The fact is, even if the batch uses cheap raw materials, rescheduling it or having a delay in a clinical trial is incredibly expensive. Having an experienced set of eyes to help you get it right the first time is a huge money saver.

Budget and Planning

For smaller biotech companies operating on a limited budget, the decision to bring in a person-in-plant should be carefully planned to determine where an expert set of eyes would be most valuable. Look at the risks involved with the type of production and decide whether there is a benefit. Putting together a simple drug substance probably doesn’t require that oversight, but if it’s a process such as crystallization or filtration with several days of heavy product manipulation, it often pays to have that outside perspective.

“When it comes to things like launching stock material, process validation, or critical clinical batch manufacture, where enormous oversight is needed, having a person-in-plant should be worked into the budget,” says Brian Lihou, head of operations at DSI.

Planning is important to managing the budget, Dan says. Decide when you want that oversight on-site and what you want to see. Your external person-in-plant consultant might fly to a site, but during that time they could be working on other projects if key processes are well spaced out, and that can save the client a lot of money.

Adding Value

The role of the person-in-plant goes beyond providing oversight at the manufacturing site. An experienced drug substance consultant can also provide a point of view on physical chemistry processes taking place – both the good and the bad.
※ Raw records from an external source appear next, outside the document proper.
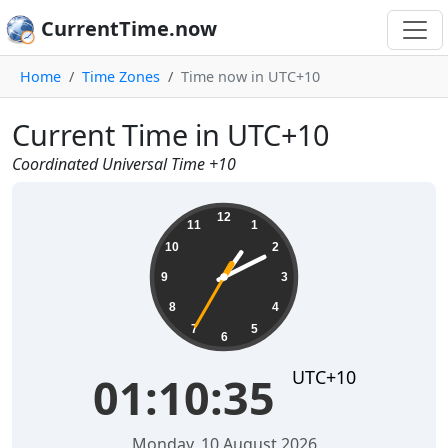
CurrentTime.now
Home
Time Zones
Time now in UTC+10
Current Time in UTC+10
Coordinated Universal Time +10
01:10:35
12
11
1
10
2
9
3
8
4
7
5
6
UTC+10
01:10:35
Monday, 10 August 2026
“When I’m returning from a site visit, I start to document observations while they are fresh in my mind,” Dan says. “That might be concerns I have about batches I observed that weren’t a problem at the time, but could become a problem in the future, such as slower-than-expected filtration or product consistency, and to recommend some change control or remediation steps.”

Brian adds that it’s also important to highlight what worked well. For example, there might be a facilities mechanic who goes above and beyond to keep the process moving forward. “These are all things that have to be in a well-rounded site wrap-up report,” Brian notes.
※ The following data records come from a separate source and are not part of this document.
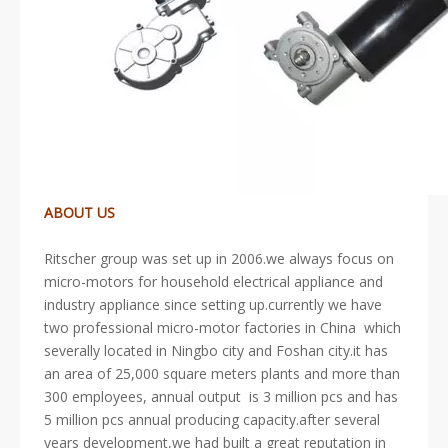
ABOUT US
Ritscher group was set up in 2006.we always focus on
micro-motors for household electrical appliance and
industry appliance since setting up.currently we have
two professional micro-motor factories in China which
severally located in Ningbo city and Foshan city.it has
an area of 25,000 square meters plants and more than
300 employees, annual output is 3 million pcs and has
5 million pcs annual producing capacity.after several
years development,we had built a great reputation in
One important consideration for any observer is to recognize that processes might not always be the same for every production cycle.

“I was watching a validation campaign once where the operators from one night to the next did the batch transfer completely differently through the same equipment,” Dan says. “My jaw dropped and we had some talks with the plant later about the pros and cons, but it made me realize that things aren’t always the same every time you go into production. It’s important to be cognizant of that, but also to realize that the folks on the floor who are running the process, the person who’s writing your batch record, and the analyst handling your in-process controls all want to do a good job. So as an observer, it’s important to treat them well. If you have to reprimand anyone, blame the plant manager, never the person who is turning the wrench for you at 3 a.m.”

Understanding the challenges plant operators face, being empathetic to what they often have to sacrifice to get the production process done on schedule, and developing mutual understanding is all part of building an effective, long-lasting, and trusted relationship with the CMO.